El andariego ha dejado Tánger camino del sur sobre campos de chumberas, roquedales y estrujados palmerales, y ha llegado a Fez, la más imperial las ciudades de Marruecos.
Nos hospedamos en el Jnan Palace, una atalaya cercana a la sorprendente Medina, la misma que sigue guardando en sus pasadizos a silenciosos habitantes anclados en la Edad Media.
Ellos continúan laborando a mano la añeja artesanía, y tiñendo el cuero en el barrio de los tintoreros como se hacía en tiempos de Muley Edris II, constructor de la ciudad e hijo del primer soberano del trono alauita.
Es de noche y el aire propaga olor a especies.
A la escritora Fatema Mernissi, la conocí en Oviedo cuando recibió el Premio Príncipe de Asturias de las Letras. Hasta su muerte tuve cortos contactos.
Ella describía, tomando un té verde con hierbabuena, la historia homérica de su ciudad para que el tiempo no se hiciera olvido ni piedra caliza:
“Nací en 1940 en un harén de Fez, cinco mil kilómetros al oeste de La Meca y mil kilómetros al sur de Madrid, una de las peligrosas ciudades de los cristianos. Por alguna razón, decía mi padre, cuando Alá creó el mundo separó a los hombres de las mujeres y coloco un mar entre musulmanes y cristianos”.

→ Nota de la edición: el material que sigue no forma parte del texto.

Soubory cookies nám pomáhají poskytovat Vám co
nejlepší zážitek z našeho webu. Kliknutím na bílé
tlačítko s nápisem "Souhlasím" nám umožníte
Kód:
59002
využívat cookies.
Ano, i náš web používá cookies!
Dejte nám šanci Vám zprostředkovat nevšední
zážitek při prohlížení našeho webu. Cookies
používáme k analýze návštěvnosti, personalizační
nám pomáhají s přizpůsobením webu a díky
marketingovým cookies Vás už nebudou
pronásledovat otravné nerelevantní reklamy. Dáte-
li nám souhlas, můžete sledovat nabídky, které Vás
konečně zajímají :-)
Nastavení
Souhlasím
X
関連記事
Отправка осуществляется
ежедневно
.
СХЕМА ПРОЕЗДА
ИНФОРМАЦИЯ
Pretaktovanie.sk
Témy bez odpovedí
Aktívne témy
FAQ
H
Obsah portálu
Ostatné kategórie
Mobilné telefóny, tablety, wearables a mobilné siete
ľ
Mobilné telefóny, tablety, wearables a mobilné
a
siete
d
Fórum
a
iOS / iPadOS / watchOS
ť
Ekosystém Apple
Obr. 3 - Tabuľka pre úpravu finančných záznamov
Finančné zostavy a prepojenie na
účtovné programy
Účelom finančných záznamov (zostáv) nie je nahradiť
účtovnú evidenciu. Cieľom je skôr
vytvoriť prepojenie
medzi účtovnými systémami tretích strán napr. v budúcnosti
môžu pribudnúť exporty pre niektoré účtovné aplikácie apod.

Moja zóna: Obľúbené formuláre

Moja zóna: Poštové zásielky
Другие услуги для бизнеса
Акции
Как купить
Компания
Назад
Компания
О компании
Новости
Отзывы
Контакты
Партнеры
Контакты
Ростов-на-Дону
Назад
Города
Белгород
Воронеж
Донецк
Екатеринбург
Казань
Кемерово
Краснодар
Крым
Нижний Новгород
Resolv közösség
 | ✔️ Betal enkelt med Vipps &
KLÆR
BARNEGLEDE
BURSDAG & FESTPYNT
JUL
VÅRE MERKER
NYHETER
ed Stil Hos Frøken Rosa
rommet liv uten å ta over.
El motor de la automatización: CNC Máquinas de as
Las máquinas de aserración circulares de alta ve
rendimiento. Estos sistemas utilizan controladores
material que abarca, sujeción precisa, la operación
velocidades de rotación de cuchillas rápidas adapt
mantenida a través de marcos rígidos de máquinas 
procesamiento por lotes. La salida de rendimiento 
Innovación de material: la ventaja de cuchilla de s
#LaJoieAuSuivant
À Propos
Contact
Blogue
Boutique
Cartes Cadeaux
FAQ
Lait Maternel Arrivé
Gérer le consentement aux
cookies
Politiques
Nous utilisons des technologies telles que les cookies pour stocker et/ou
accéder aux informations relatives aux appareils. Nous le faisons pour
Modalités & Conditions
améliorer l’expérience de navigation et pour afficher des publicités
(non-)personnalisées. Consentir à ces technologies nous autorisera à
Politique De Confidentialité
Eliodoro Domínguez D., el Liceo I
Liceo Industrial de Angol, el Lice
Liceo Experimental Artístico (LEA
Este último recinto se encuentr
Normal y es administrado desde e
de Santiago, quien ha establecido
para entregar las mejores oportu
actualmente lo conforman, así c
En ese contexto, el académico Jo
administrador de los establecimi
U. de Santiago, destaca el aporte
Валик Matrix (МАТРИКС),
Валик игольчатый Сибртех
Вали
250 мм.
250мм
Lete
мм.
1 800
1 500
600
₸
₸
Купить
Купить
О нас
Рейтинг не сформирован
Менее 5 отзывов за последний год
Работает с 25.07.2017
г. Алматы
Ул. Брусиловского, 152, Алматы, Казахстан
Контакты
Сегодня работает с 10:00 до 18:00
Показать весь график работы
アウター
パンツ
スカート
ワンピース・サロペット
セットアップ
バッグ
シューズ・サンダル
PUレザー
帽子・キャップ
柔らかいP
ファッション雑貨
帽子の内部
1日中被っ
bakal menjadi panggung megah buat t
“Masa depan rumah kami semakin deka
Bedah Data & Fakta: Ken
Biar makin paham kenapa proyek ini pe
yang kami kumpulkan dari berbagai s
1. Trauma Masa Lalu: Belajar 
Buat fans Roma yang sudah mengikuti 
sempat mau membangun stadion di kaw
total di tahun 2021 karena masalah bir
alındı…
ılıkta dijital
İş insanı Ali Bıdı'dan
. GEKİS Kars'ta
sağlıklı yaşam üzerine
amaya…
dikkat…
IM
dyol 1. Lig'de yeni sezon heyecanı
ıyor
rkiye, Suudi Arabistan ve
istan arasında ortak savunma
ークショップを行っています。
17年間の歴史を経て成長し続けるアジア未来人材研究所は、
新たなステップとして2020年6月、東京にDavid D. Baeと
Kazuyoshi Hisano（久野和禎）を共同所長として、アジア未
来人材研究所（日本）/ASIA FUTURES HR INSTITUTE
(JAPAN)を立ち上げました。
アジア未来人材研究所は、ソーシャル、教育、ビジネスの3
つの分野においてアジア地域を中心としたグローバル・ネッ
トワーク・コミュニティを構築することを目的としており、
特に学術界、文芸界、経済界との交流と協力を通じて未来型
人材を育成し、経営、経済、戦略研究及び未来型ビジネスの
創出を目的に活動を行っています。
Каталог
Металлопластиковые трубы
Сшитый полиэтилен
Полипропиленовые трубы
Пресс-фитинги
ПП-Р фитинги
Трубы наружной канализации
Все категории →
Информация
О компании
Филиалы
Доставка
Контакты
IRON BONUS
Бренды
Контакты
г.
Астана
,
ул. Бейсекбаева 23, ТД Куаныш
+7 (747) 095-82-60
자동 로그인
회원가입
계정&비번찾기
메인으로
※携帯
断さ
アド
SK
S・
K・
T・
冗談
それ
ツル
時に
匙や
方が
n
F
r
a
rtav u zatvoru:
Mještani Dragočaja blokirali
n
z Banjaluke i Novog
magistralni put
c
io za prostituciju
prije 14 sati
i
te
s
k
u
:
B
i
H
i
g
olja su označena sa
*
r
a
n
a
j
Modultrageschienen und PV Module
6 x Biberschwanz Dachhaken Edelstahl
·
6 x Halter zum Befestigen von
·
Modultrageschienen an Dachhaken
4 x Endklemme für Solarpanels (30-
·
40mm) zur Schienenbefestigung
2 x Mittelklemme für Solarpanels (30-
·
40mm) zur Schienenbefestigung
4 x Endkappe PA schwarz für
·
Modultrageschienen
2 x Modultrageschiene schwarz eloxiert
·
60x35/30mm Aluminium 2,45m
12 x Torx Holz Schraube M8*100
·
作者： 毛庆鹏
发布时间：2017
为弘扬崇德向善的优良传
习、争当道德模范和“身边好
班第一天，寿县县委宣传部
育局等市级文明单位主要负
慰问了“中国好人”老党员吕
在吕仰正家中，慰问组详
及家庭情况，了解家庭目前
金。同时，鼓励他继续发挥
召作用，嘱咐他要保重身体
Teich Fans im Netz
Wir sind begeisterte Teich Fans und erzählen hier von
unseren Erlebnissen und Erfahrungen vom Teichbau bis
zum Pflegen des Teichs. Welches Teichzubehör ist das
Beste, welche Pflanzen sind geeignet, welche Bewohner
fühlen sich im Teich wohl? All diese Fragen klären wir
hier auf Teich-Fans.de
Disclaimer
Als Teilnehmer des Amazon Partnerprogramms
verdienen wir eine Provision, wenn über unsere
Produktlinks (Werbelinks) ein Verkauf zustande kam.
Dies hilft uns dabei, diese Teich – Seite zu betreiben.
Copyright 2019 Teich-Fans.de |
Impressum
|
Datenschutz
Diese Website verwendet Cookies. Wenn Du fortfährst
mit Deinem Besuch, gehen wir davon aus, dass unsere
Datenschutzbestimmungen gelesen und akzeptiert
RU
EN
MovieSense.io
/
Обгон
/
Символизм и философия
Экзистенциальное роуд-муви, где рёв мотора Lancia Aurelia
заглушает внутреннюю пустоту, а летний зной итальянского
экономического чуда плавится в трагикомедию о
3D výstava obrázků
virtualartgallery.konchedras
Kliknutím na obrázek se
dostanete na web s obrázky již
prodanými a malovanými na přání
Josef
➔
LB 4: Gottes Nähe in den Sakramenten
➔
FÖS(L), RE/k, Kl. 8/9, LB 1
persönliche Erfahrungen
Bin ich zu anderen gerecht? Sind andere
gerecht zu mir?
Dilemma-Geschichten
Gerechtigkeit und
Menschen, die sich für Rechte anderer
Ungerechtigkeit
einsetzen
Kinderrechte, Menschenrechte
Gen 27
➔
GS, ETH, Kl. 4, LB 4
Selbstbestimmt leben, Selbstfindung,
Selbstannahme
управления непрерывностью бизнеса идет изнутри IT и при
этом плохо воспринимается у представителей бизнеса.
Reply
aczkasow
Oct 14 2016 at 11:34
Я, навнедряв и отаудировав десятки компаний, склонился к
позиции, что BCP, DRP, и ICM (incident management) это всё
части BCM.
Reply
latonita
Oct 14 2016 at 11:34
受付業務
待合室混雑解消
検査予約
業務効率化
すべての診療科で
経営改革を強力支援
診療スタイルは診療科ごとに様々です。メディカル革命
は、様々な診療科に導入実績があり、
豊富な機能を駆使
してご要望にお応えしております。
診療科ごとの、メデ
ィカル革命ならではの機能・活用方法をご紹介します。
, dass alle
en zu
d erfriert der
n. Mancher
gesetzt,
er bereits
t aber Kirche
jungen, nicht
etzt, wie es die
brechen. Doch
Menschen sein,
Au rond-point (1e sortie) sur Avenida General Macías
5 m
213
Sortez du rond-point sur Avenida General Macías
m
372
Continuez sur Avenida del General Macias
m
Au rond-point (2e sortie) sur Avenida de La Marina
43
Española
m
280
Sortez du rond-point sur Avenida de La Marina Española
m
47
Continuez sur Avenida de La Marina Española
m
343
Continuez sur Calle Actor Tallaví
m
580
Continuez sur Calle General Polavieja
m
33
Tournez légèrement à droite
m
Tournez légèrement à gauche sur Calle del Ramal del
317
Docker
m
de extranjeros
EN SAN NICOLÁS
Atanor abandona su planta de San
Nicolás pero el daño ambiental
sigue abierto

Fueron los árabes musulmanes andaluces los que dieron gloria y esplendor a Fez. Son sorprendentes sus palacios. Uno ofrece grabados en bronce sobre madera de cedro; aquél, arabescos, columnas y ventanales ensortijados. En otros hay patios enlosado de mármol con piedras de ónix; y fuentes, mucha agua, cuyos chorros al caer de una altura predestinada, parecen canto de pájaros, sonidos de campanas o repiquetear de cantos conventuales en escuelas coránicas.
Desde los profundos pueblos del Atlas llegan a este reino jerifiano los campesinos beréberes con sus hechizos para perderse por la Medina salpicada de bruma, siempre al encuentro del mundo bullicioso de comprar y vender.
El zoco es una colmena zumbadora donde los alfareros, carboneros, carpinteros, herreros, tenderos, carniceros, sastres, guarnicioneros y aguadores, esparcen sus mercancías en una permanente irisación de luz. Y griterío, palabras afanosas entre un enredado arabesco de callejones.
El caminante se envuelve de sabores, patios con voces colmadas de una catarata de sonidos envolventes, que llevaremos con nosotros cuando partamos hacía Rabat, ciudad imperial, en la que tenemos una cita en sus amplias calles y plazas, que de tanto andarlas en otras visitas, parecen ya algo muy nuestro.